The drug is now in the human trial stages and is being administered through lumbar injections delivering the drug directly into the cerebrospinal fluid. Up until now doctors could only treat the individual symptoms of the disease. This new drug spells out a true treatment for the Disease itself and very possibly a cure.
Seeking Assistance is not Futile
Where to find assistance
Now that you have all of the scary and not so scary information you are ready to reach out for assistance in processing it all. There is more assistance than you may realize, while this is a “family” disease you and your family are not alone.
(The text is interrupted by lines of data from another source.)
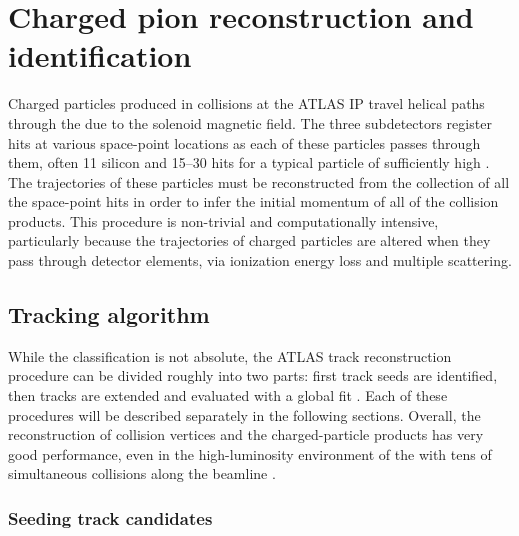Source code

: \chapter{Charged pion reconstruction and identification}
\label{ch:reconstruction}
\graphicspath{{Chapter-Reconstruction/figures/}}

Charged particles produced in collisions at the ATLAS \ac{IP} travel helical paths through the \id due to the solenoid magnetic field.
The three subdetectors register hits at various space-point locations as each of these particles passes through them, often 11 silicon and 15--30 \trt hits for a typical particle of sufficiently high \pt.
The trajectories of these particles must be reconstructed from the collection of all the space-point hits in order to infer the initial momentum of all of the collision products.
This procedure is non-trivial and computationally intensive, particularly because the trajectories of charged particles are altered when they pass through detector elements, via ionization energy loss and multiple scattering.

\section{Tracking algorithm}



While the classification is not absolute, the ATLAS track reconstruction procedure can be divided roughly into two parts: first track seeds are identified, then tracks are extended and evaluated with a global fit \cite{Cornelissen:2007vba}. %
Each of these procedures will be described separately in the following sections.
Overall, the reconstruction of collision vertices and the charged-particle products has very good performance, even in the high-luminosity environment of the \lhc with tens of simultaneous collisions along the beamline \cite{ATLAS:2012jma}. %

\subsection{Seeding track candidates}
The Huntington’s Disease Society of America or HDSA offers a huge wealth of information including Social Workers, Centers of Excellence, support groups and much more.
Once you are ready to reach out, look for a support group in your area. In some cases you will have to travel to a group but the travel will be worth the feeling of extended family and understanding that you will walk away with. You will become a part of a community all working for the same goal and all experiencing some level of the effects of this horrible disease.
Making it Work
How to’s on being a Caregiver or a Patient
For many dealing with Huntington’s Disease is overwhelming for many reasons but like all other things as human we tend to sweat the small stuff. Some reminders of small stuff fixes when dealing with Huntington’s Disease. Downplay the past and highlight the present and future. View the person or yourself as healthy, competent and resourceful. Always focus on what is working. Create solutions rather than getting stuck on the problem. Remind the person you are caring for or yourself that small changes can lead to large changes. Then take your time focusing on small realistic and achievable goals and changes. If you ever wanted to sit back and smell the roses the time is now!